* **Exercise**
Filter the data below and keep only the lines that contain the string "stretchy".

Start of Recorded information

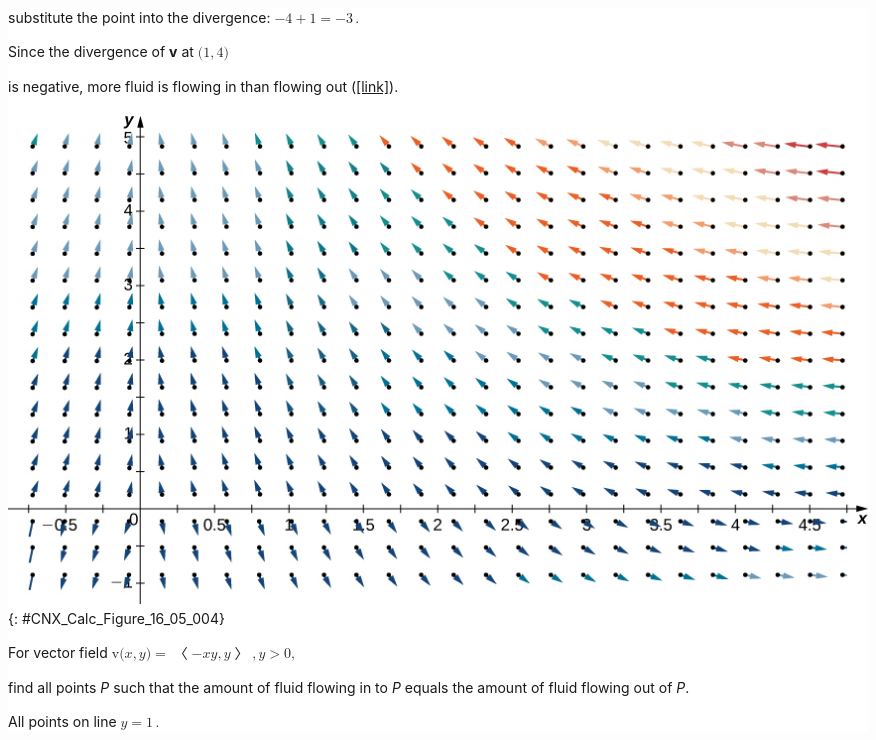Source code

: substitute the point into the divergence: <math xmlns="http://www.w3.org/1998/Math/MathML"><mrow><mn>−4</mn><mo>+</mo><mn>1</mn><mo>=</mo><mn>−3</mn><mo>.</mo></mrow></math>

 Since the divergence of **v** at <math xmlns="http://www.w3.org/1998/Math/MathML"><mrow><mo stretchy="false">(</mo><mn>1</mn><mo>,</mo><mn>4</mn><mo stretchy="false">)</mo></mrow></math>

 is negative, more fluid is flowing in than flowing out ([[link]](#CNX_Calc_Figure_16_05_004)).

![A vector field in two dimensions with negative divergence at (1,4). The arrows are very flat but become more vertical closer to the y axis. Above the x axis, the arrows point up and towards the y axis on either side of it. Below the x axis, the arrows point down and away from the y axis on either side of it.](../resources/CNX_Calc_Figure_16_05_004.jpg "Vector field v(x,y)=&#x2329;&#x2212;xy,y&#x232A; has negative divergence at (1,4)."){: #CNX_Calc_Figure_16_05_004}


</div>
</div>
</div>

<div data-type="note" class="note checkpoint">
<div data-type="exercise" class="exercise">
<div data-type="problem" class="problem" markdown="1">
For vector field <math xmlns="http://www.w3.org/1998/Math/MathML"><mrow><mstyle mathvariant="bold" mathsize="normal"><mtext>v</mtext></mstyle><mo stretchy="false">(</mo><mi>x</mi><mo>,</mo><mi>y</mi><mo stretchy="false">)</mo><mo>=</mo><mrow><mo>〈</mo><mrow><mtext>−</mtext><mi>x</mi><mi>y</mi><mo>,</mo><mi>y</mi></mrow><mo>〉</mo></mrow><mo>,</mo><mi>y</mi><mo>&gt;</mo><mn>0</mn><mo>,</mo></mrow></math>

 find all points *P* such that the amount of fluid flowing in to *P* equals the amount of fluid flowing out of *P*.

</div>
<div data-type="solution" class="solution" markdown="1">
All points on line <math xmlns="http://www.w3.org/1998/Math/MathML"><mrow><mi>y</mi><mo>=</mo><mn>1</mn><mo>.</mo></mrow></math>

End of Recorded information

* **Exercise response**
 Since the divergence of **v** at <math xmlns="http://www.w3.org/1998/Math/MathML"><mrow><mo stretchy="false">(</mo><mn>1</mn><mo>,</mo><mn>4</mn><mo stretchy="false">)</mo></mrow></math>
For vector field <math xmlns="http://www.w3.org/1998/Math/MathML"><mrow><mstyle mathvariant="bold" mathsize="normal"><mtext>v</mtext></mstyle><mo stretchy="false">(</mo><mi>x</mi><mo>,</mo><mi>y</mi><mo stretchy="false">)</mo><mo>=</mo><mrow><mo>〈</mo><mrow><mtext>−</mtext><mi>x</mi><mi>y</mi><mo>,</mo><mi>y</mi></mrow><mo>〉</mo></mrow><mo>,</mo><mi>y</mi><mo>&gt;</mo><mn>0</mn><mo>,</mo></mrow></math>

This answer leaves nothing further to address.